Enterprises are tightening the purse strings in the fourth quarter of 2019, with spending on information technology infrastructure set to fall from a year ago.

That’s according to the latest forecast from Enterprise Technology Research. Dave Vellante, chief analyst at SiliconANGLE sister market research firm Wikibon and co-host of theCUBE, ran down the details in the latest of his Breaking Analysis videos at SiliconANGLE Media’s studio in Boston.

The news isn’t all bad. Some disruptive technologies, and many key markets in the cloud, will continue to show strong momentum. But other technology suppliers, particularly legacy vendors, could suffer for it.

Less experimentation

That companies are exercising caution is not such a surprise as we prepare to head into 2020. It is, after all, an election year, which typically means more uncertainty for many organizations. But Donald Trump’s possible re-election is far from their only concern, as many companies attempt to prioritize their IT spending after several years of weighing up various emerging new technologies.

“The big theme from ETR is there’s less experimentation going on and there’s less redundancy in spending,” Vellante said.

The analyst explained that the trend over the past few years has been to throw caution to the wind, with most enterprises engaged in a “try-everything type of mode” in order to gauge the benefits of various new databases versus legacy offerings, modern storage stacks versus legacy storage, and cloud versus on-premises and software-as-a-service.

“What’s happening now is you’re seeing less experimentation, and so there’s less adoption of new technologies, and replacements are on the rise,” Vellante said. “People are making their bets and they’re saying, ‘OK, these technologies are the ones we’re going to bet on.’ They’re narrowing their scope of emerging tech, and they’re saying, okay, now, we’re going to replace the legacy stuff.”

Storage struggles

For an example of “legacy stuff” being replaced, we need look no further than the storage market. Spending on new hardware is succumbing rapidly due to the growing popularity of cloud storage services offered by companies such as Amazon Web Services Inc. and Microsoft Corp. And some organizations simply don’t need to buy any more storage, having invested so much in flash technology over the last couple of years.

“That gives headroom for buyers, as they don’t need as much storage,” Vellante said. “So overall, the sector is soft.”

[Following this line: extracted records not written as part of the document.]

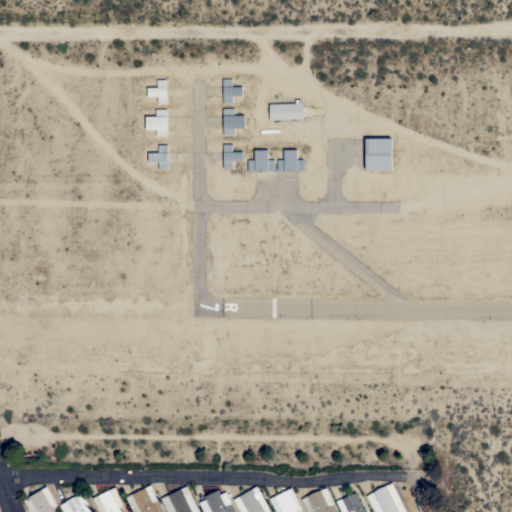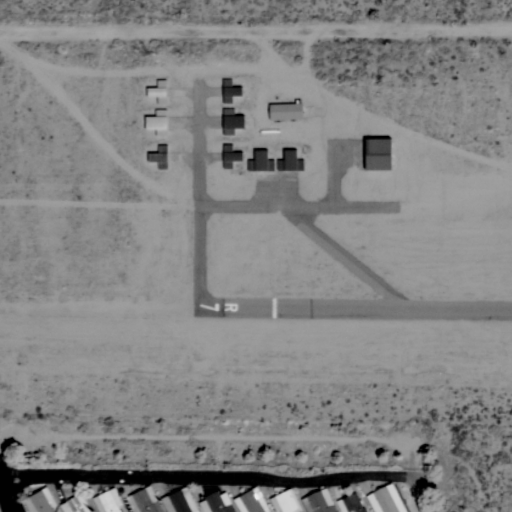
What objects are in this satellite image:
road: (256, 29)
building: (229, 90)
building: (156, 91)
building: (158, 91)
building: (228, 91)
building: (285, 110)
building: (283, 111)
building: (229, 121)
building: (231, 121)
building: (156, 122)
building: (157, 122)
building: (376, 153)
building: (377, 153)
building: (230, 155)
building: (159, 156)
building: (229, 156)
building: (158, 157)
building: (260, 161)
building: (288, 161)
building: (289, 161)
building: (259, 162)
airport apron: (294, 196)
airport: (256, 226)
airport runway: (358, 310)
road: (208, 474)
road: (7, 492)
building: (144, 500)
building: (381, 500)
building: (385, 500)
building: (39, 501)
building: (40, 501)
building: (107, 501)
building: (107, 501)
building: (142, 501)
building: (178, 501)
building: (179, 501)
building: (250, 501)
building: (251, 501)
building: (285, 501)
building: (318, 501)
building: (284, 502)
building: (318, 502)
building: (215, 503)
building: (216, 503)
building: (349, 503)
building: (74, 504)
building: (75, 504)
building: (349, 504)
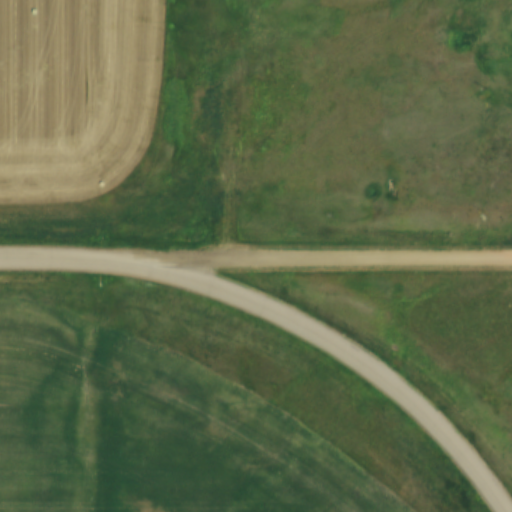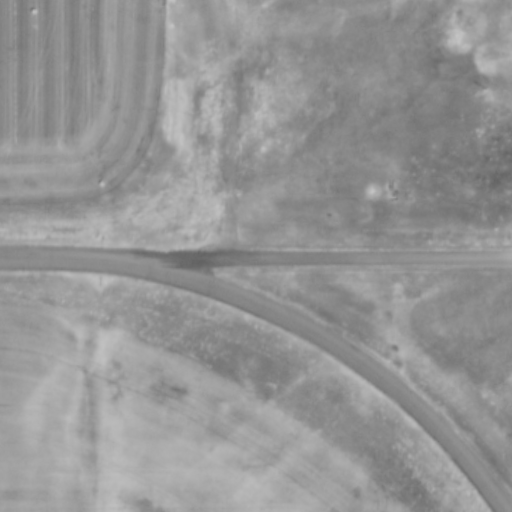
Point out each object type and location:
road: (291, 263)
road: (283, 323)
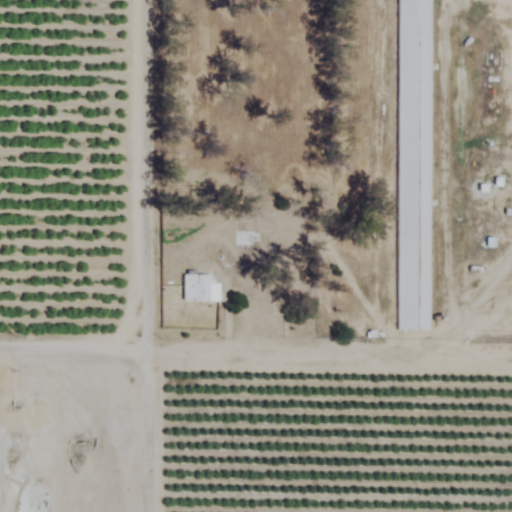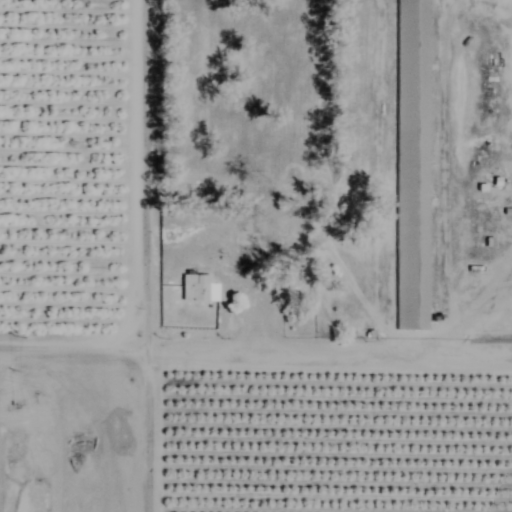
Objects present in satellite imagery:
building: (412, 165)
building: (491, 196)
building: (243, 241)
road: (135, 255)
crop: (255, 255)
building: (198, 289)
building: (255, 312)
road: (255, 361)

Instead, a large part of enterprises’ IT budgets are going on disruptive technologies that are only just now starting to prove their worth, including things such as container orchestration, container platforms, machine learning, artificial intelligence and automation, he noted.

Rising clouds

And it’s the leading cloud players who stand to benefit the most from these emerging markets as they tap in to almost all of them. The best example of this at present is Microsoft, which continues to see strong growth in just about every market it operates in.

“There’s a lot of ways to get to Microsoft,” Vellante said. “You want cloud, there’s Azure. Visualization, you got Power BI. Collaboration, there’s Teams. Of course, email and calendaring is Office 365. You need hiring data? Well, we just bought LinkedIn. For CRM and ERP, there’s Microsoft Dynamics. There’s a lot of roads to spend on with Microsoft.”

Also going strong is AWS, which remains around “two and a half times larger” than its closest rival in the infrastructure-as-a-service market. It has an annual run rate of $35 billion a year, compared to just $10 billion to $12 billion for Azure, according to Vellante.

Amazon is notably gaining market share where it counts among the biggest of all enterprise technology spenders, namely the Fortune 500. Of those, 67% are an AWS customer.

“Spending on AWS continues to be very robust as they’ve got that flywheel effect,” Vellante said. “Relative to the overall market, AWS is kicking butt. In cloud, analytics, big data, data warehousing, containers, machine intelligence and even in virtualization, it’s growing and gaining share.”